Applied Materials Sees $710M Hit From China Curbs. Here’s What You Should Know

KEY TAKEAWAYS

  • Applied Materials said it expects a $710 million hit to its revenue from new restrictions on its China exports, pressuring shares of the chip manufacturing equipment maker Friday.
  • The Commerce Department’s Bureau of Industry and Security issued a new rule on Sept. 29 raising the number of Chinese clients Applied Materials would need a license to export to, the company said.

Applied Materials (AMAT) said it expects a $710 million revenue hit from new restrictions on its China exports, pressuring shares of the chip manufacturing equipment maker Friday.

The Commerce Department’s Bureau of Industry and Security issued a rule on Sept. 29 that the Santa Clara, Calif.-based company said will “further restrict its ability to export certain products and provide certain parts and services to specific China-based customers without a license.”

Applied Materials said the new rules would reduce its fourth-quarter net revenue by $110 million, and fiscal 2026 revenue by around $600 million.

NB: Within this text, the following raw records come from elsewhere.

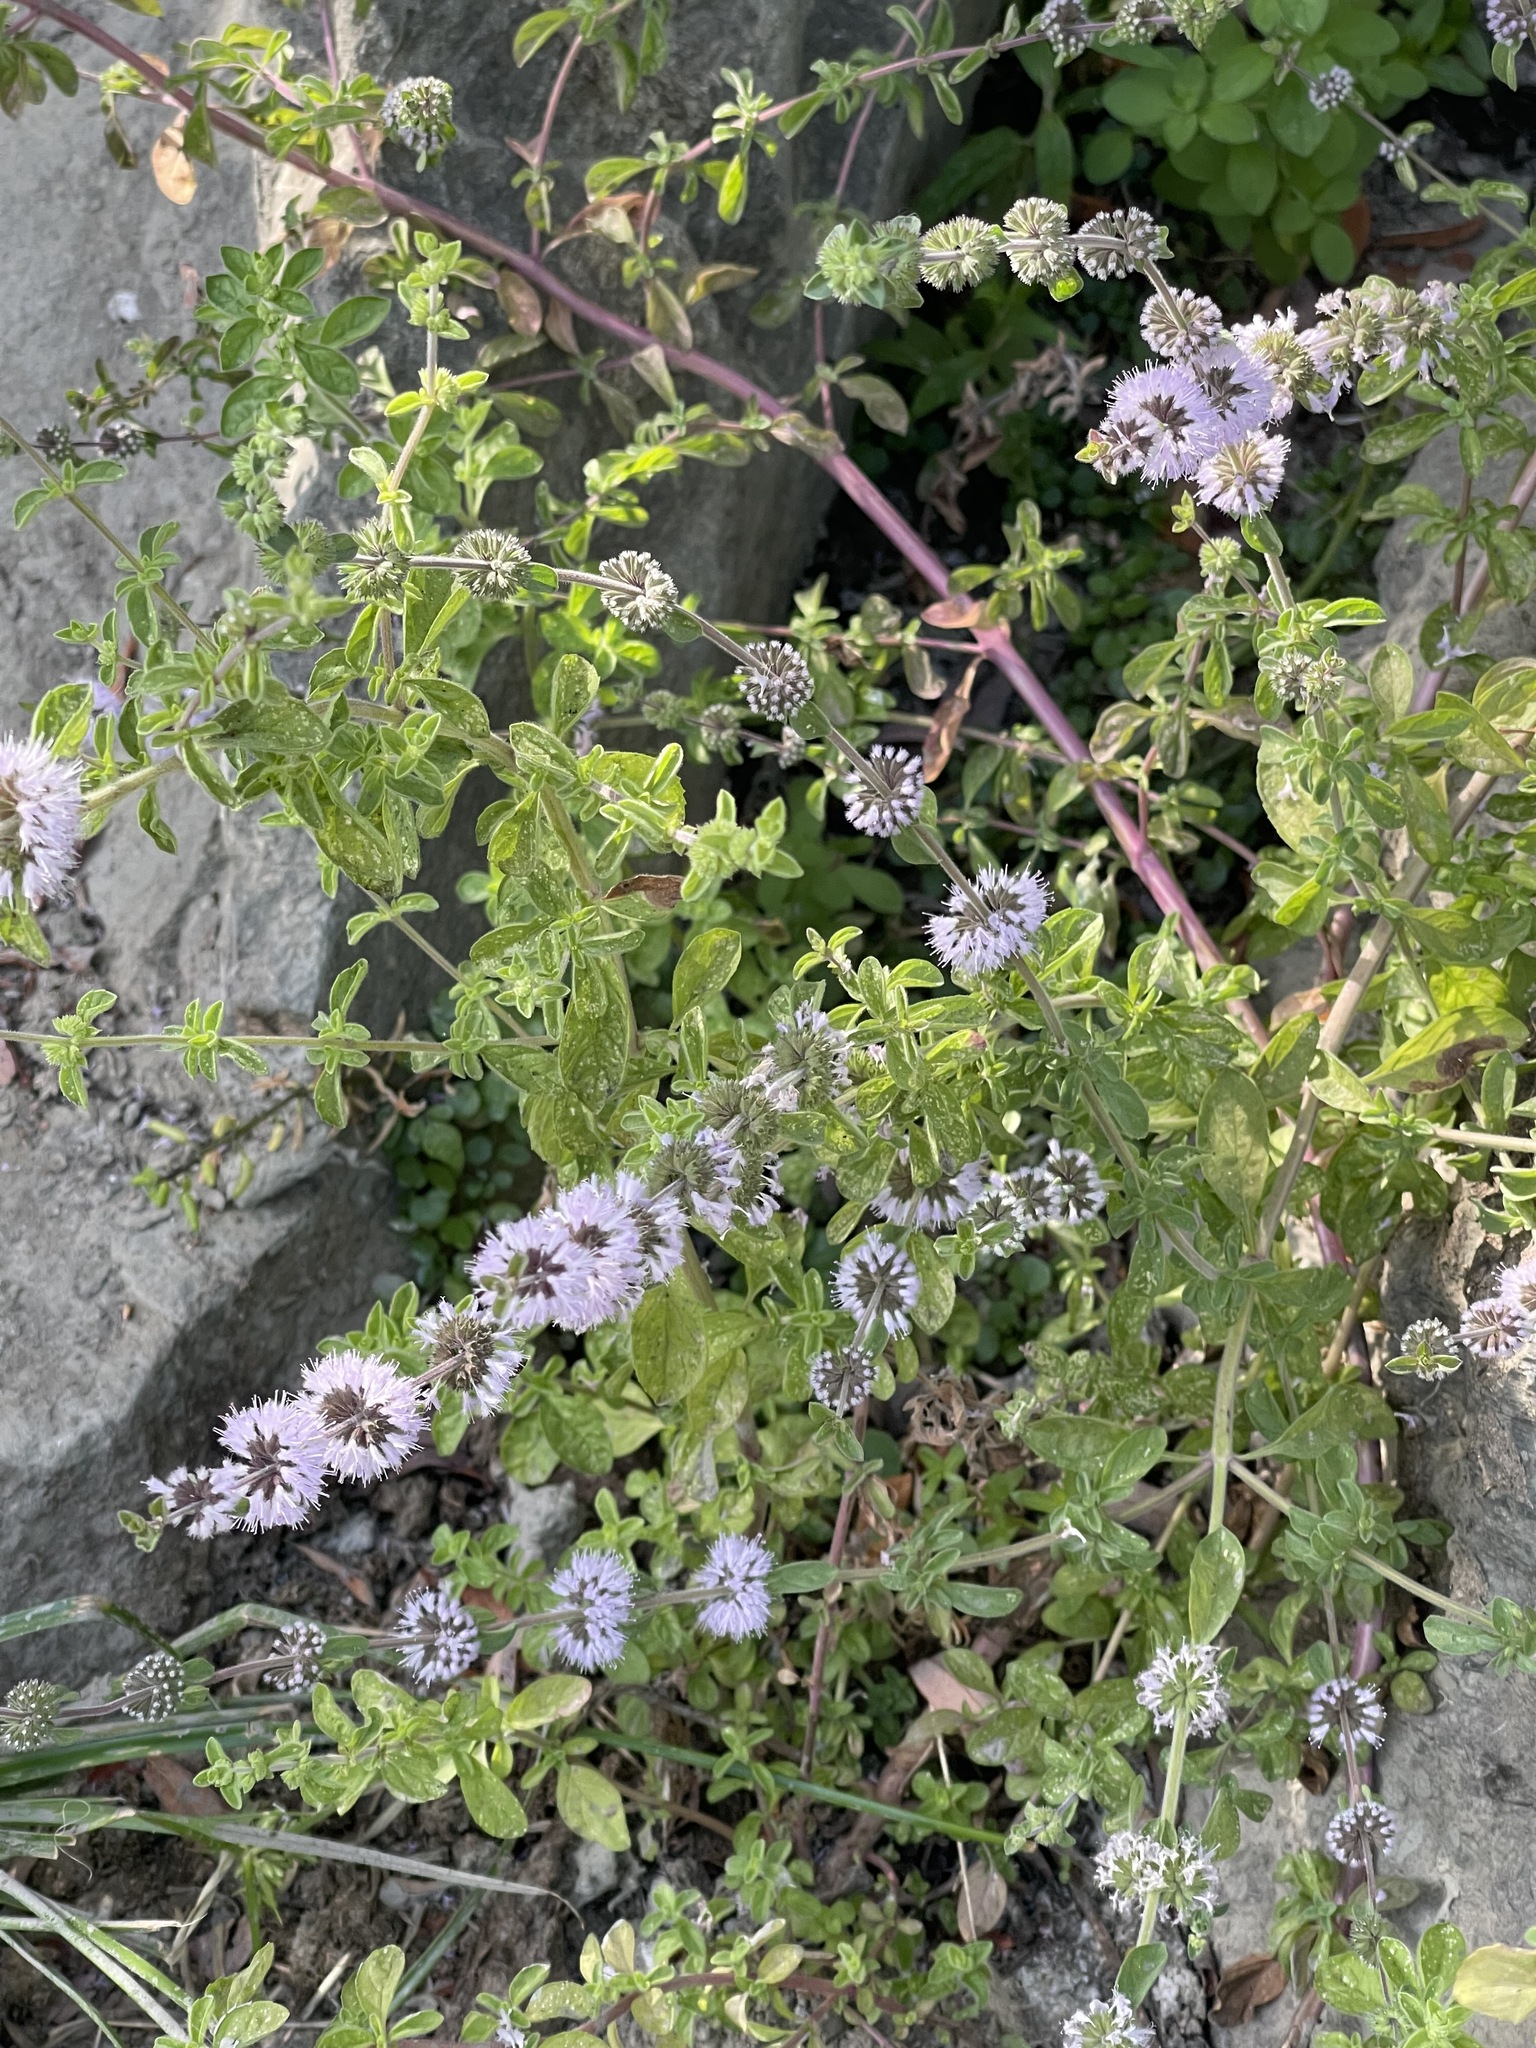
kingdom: Plantae
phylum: Tracheophyta
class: Magnoliopsida
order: Lamiales
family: Lamiaceae
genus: Mentha
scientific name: Mentha pulegium
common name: Pennyroyal
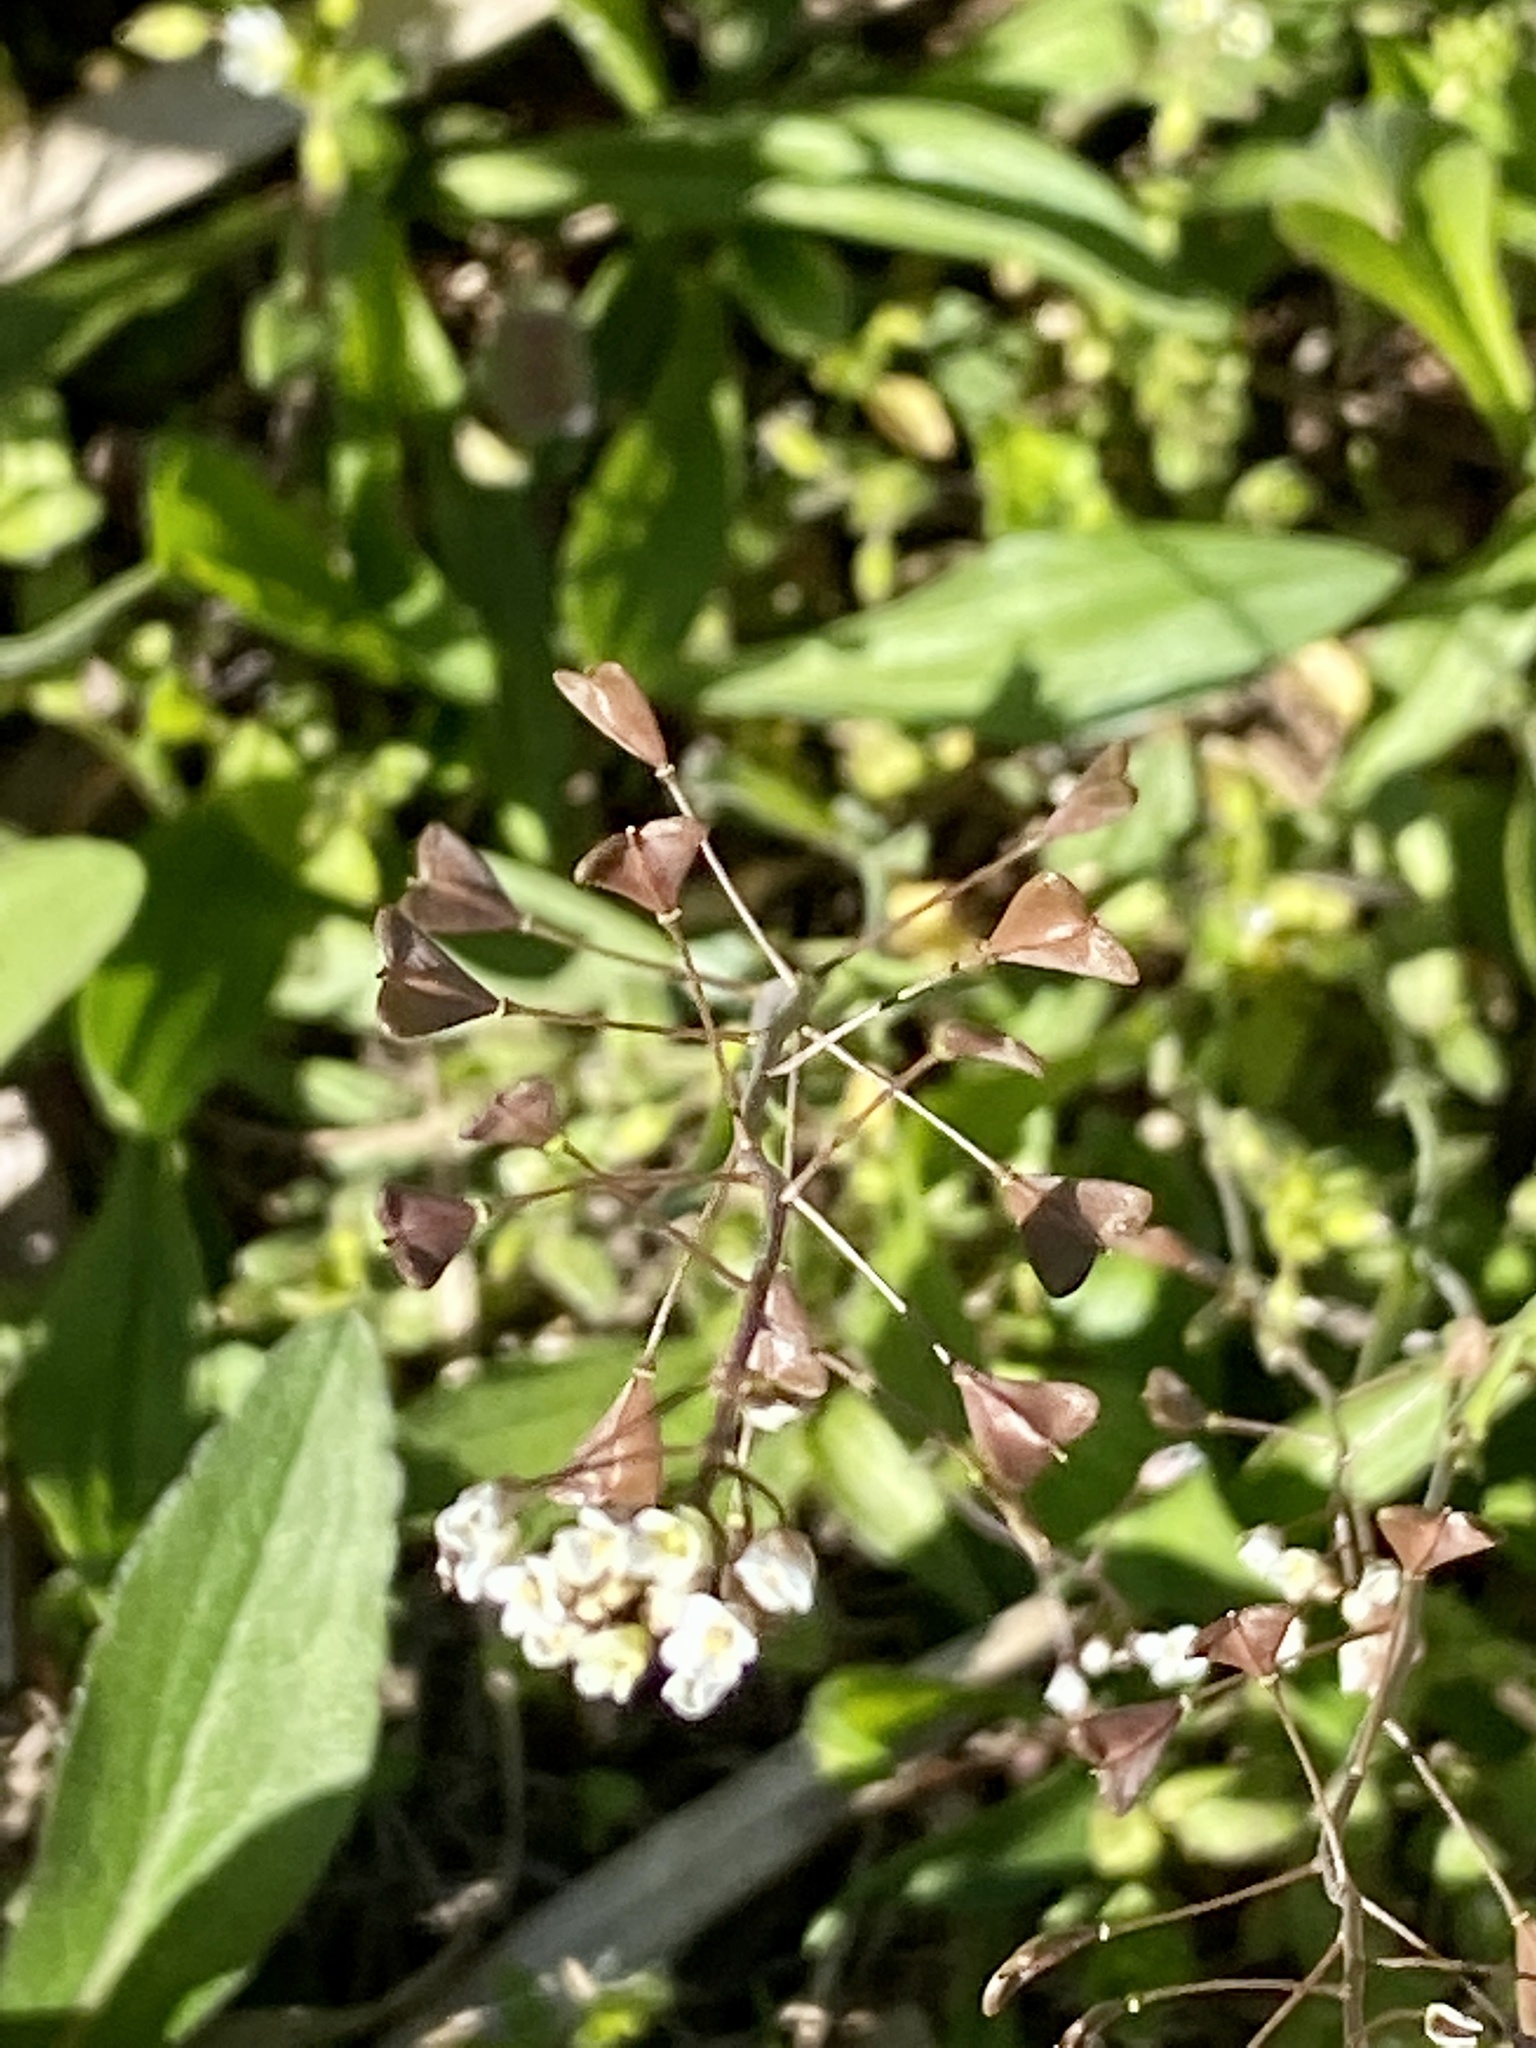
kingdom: Plantae
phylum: Tracheophyta
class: Magnoliopsida
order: Brassicales
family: Brassicaceae
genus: Capsella
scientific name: Capsella bursa-pastoris
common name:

Why This Matters for Investors

Applied Materials, one of the world’s largest makers of chip manufacturing equipment, has seen its shares surge this year as the AI boom drives up demand for chips. But putting limits on its sales to China, which makes up more than a third of its revenue, could impact those share price gains and also affect revenues for rivals such as Lam Research and KLA.

Before the BIS Affiliates Rule earlier this week, U.S. companies would only need licenses when selling their products to certain companies on what’s known as the entity list. Now, American firms would need licenses even for companies that are 50% or more owned by the companies on the list, according to the BIS, a move that it said “closes a significant loophole.” 

China accounted for more than a third of Applied Materials’ total revenue in its fiscal third quarter ended in July, making the country its biggest source of sales.

Applied Materials shares are falling 3% in early trading Friday but are up almost 35% this year.

Analysts said its rivals are not likely to be hit as hard by the new rules. “The first question is whether other equipment companies are impacted – the answer, we think, is yes – but the magnitude we think varies fairly significantly,” UBS analysts wrote in a note Thursday.

They said Lam Research (LRCX) could face a maximum annualized impact of $300 million from the new rule and KLA (KLAC) would be affected “even less.”  Lam Research shares are little changed in early trading while those of KLA are down 1%.

Shares of ASML (ASML), the biggest chip-gear maker, are little changed in early trading. The Dutch company’s extreme ultraviolet (EUV) lithography machines that help make advanced AI chips already couldn’t be exported to China due to Dutch government restrictions.

UPDATE—Oct. 3, 2025: This article has been updated with the latest share price information and a UBS comment on likely impact on other chip-gear makers.